__GIVEN INSTRUCTION A__. Please extract everything from "Q: I understand" down to "a national treasure." in the interview with Brig. Gen. John E. Michel, copying it word for word.
__GIVEN INSTRUCTION B__. Continue the interview with Brig. Gen. John E. Michel from the point where it stops.

Air Force Brig. Gen John E. Michel - Encouraging Innovation, Empowerment, Trust and Collaboration
Chief, Change and Learning Strategist, U.S. Transportation Command
By CHIPS Magazine - July-September 2013
Brig. Gen. John E. Michel is Chief, Change and Learning Strategist, U.S. Transportation Command, Scott Air Force Base, Ill. He is responsible for DoD Transportation Strategy across the entire Joint Deployment and Distribution Enterprise. This includes transportation infrastructure, long-range programs, future requirements, coalition integration and mobility, as well as relationships with transportation industry partners.

Michel responded to questions in writing in early May.

Q: Can you talk about your job as the Chief, Change and Learning Strategist and the USTRANSCOM mission?

A: My responsibilities for USTRANSCOM are to develop and guide efforts to ensure our command’s efforts remain synchronized with national political and military priorities. At the same time, I’ve been privileged to help devise the strategic learning tools and objectives we need to ensure our people, our processes and our organizational structures are properly positioned to deliver on our command’s no-fail mission of providing the mobility capability and strategic enablers underpinning our nation’s ability to project power and influence anywhere, anytime.

Q: I understand that USTRANSCOM Commander Gen. William M. Fraser III laid out a strategic five-year plan for smart change in 2012. Can you talk about the plan’s objectives and desired outcomes?

A: USTRANSCOM provides our nation’s leaders the extraordinary ability to project national power and influence anywhere, at any time — a unique, asymmetrical advantage and a national treasure.

__EXTRACTED MATERIAL__.
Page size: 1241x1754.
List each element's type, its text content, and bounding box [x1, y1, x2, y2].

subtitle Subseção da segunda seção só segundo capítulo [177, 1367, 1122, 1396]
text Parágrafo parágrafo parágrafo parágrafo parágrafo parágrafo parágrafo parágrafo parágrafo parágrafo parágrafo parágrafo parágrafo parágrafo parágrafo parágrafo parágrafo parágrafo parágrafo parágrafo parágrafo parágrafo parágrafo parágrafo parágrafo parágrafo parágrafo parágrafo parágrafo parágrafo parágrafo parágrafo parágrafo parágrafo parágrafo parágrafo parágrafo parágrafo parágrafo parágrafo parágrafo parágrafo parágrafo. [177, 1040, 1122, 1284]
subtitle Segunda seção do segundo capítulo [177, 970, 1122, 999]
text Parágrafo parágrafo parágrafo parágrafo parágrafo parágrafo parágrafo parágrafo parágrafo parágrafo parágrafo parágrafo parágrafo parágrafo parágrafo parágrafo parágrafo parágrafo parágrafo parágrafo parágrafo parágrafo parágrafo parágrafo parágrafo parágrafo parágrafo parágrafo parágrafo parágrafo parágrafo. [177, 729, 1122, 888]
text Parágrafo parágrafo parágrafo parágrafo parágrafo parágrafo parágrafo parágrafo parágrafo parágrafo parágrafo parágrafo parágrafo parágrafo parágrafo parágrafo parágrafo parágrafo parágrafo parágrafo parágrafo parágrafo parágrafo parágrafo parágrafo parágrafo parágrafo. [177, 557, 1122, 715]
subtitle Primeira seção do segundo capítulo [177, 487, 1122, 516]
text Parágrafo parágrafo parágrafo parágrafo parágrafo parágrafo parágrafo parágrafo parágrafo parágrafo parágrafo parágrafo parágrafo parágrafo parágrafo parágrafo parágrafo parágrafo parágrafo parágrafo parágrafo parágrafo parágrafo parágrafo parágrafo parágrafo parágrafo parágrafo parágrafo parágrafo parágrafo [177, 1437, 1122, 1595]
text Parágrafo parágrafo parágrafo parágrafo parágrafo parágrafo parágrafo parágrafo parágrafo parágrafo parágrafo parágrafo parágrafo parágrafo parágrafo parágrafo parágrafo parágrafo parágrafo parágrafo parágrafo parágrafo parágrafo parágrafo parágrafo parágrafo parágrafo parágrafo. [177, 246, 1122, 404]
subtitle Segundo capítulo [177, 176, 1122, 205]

__EXERCISE ANSWER A__.
Q: I understand that USTRANSCOM Commander Gen. William M. Fraser III laid out a strategic five-year plan for smart change in 2012. Can you talk about the plan’s objectives and desired outcomes?

A: USTRANSCOM provides our nation’s leaders the extraordinary ability to project national power and influence anywhere, at any time — a unique, asymmetrical advantage and a national treasure.

__EXERCISE ANSWER B__.
But with the Defense Department facing a decreasing budget and the end of Operation Enduring Freedom, we had to take a hard look at how we do business. In January 2012, General Fraser gave us his vision for future operations and asked the USTRANSCOM team to develop major objectives to help the command achieve greater efficiency and effectiveness. The result is the USTRANSCOM Strategy, the most comprehensive and collaborative effort to address USTRANSCOM’s future operating environment in the command’s 25-year history. The plan focuses our efforts in four areas:

  • Preserve readiness capability by ensuring the nation has access to necessary commercial and organic/military capability. This is our top focus area. We are in a “no-fail” business. We are the “secret sauce” in the success of the commanders we support.
  • Achieve IT management excellence to guarantee systems enhance decision-making and can operate in a contested cyber domain. It’s true we are all awash in data and need the best and most timely information to make smart choices.
  • Align resources and processes for mission success to make certain USTRANSCOM continues to provide the most effective world-class transportation services and enabling capabilities as efficiently as possible.
  • We have had many years of using the same processes and structures to do business but this is likely to change in the future. This is an internal command focus that will help us reinvigorate our corporate governance processes.
  • Develop customer-focused professionals by adapting professional development programs and shaping a culture to emphasize and improve our staff’s ability to satisfy customer requirements.

Q: How have you applied your philosophy about change to your organization? How does an organization create a culture of learning and change? Does information technology have a role to play?

A: It is easy to operate well below our potential. Not because we aren’t smart enough, creative enough, or capable enough. But simply because we allow other people’s ideas and opinions convince us to go with the flow rather than step out in a new, more empowering direction. This insidious tendency to adopt a small view of our potential drives us to compartmentalize our lives. In other words, it drives us into a “box” of our own making — a box that convinces us to settle for giving less than our best to whatever we are doing. It speaks to the self-justifying thoughts and feelings that convince us mediocrity is an acceptable alternative to exploring new horizons in pursuit of our individual and organizational goals and objectives.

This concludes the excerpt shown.